Wer rettet die Fußballstadt Innsbruck?

Herrliches Panorama, volles Stadion: Innsbruck in besseren Zeiten
Herrliches Panorama, volles Stadion: Innsbruck in besseren Zeiten

FC Wacker Innsbruck: Ein großer Name des österreichischen Fußballs ist am Boden. Vor dem ÖFB-Länderspiel in Tirol gegen Finnland wird dies einmal mehr schmerzlich bewusst. Kann man dem aus dem Oberhaus abgestürzten Traditionsverein überhaupt noch retten, oder ist der Weg zur Spitze im "heiligen Land" endgültig verbaut? Ein Lokalaugenschein.

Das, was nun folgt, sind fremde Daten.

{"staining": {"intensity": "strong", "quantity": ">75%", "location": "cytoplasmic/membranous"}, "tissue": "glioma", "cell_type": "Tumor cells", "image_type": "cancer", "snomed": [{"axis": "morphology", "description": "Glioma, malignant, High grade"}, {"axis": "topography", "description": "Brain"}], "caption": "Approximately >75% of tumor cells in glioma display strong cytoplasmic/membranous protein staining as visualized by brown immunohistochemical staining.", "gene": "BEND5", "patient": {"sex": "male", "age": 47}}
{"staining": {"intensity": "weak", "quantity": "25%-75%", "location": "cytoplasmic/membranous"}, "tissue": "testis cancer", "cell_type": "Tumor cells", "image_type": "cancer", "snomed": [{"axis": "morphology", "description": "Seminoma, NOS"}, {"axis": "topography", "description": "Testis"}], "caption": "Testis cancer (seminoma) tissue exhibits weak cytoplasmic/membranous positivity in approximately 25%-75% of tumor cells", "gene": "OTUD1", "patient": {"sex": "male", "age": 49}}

Am Dienstagabend (ab 20:45 Uhr im weltfussball-Liveticker) wird das Tivoli Stadion in Innsbruck zumindest erstmals seit langer Zeit gut besucht sein. Das Tirol-Debüt von Lokalmatador Alessandro Schöpf in der Nationalmannschaft sowie das Gastspiel von Stars wie David Alaba, Marko Arnautović und Co machen es möglich. Endlich wieder ein gut gefülltes Haus und nicht Tristesse, so wie beim letzten Heimspiel des FC Wacker am 13. März gegen Austria Lustenau. Nur noch 1.214 Zuseher hatten dabei für gähnende Leere auf den Rängen gesorgt.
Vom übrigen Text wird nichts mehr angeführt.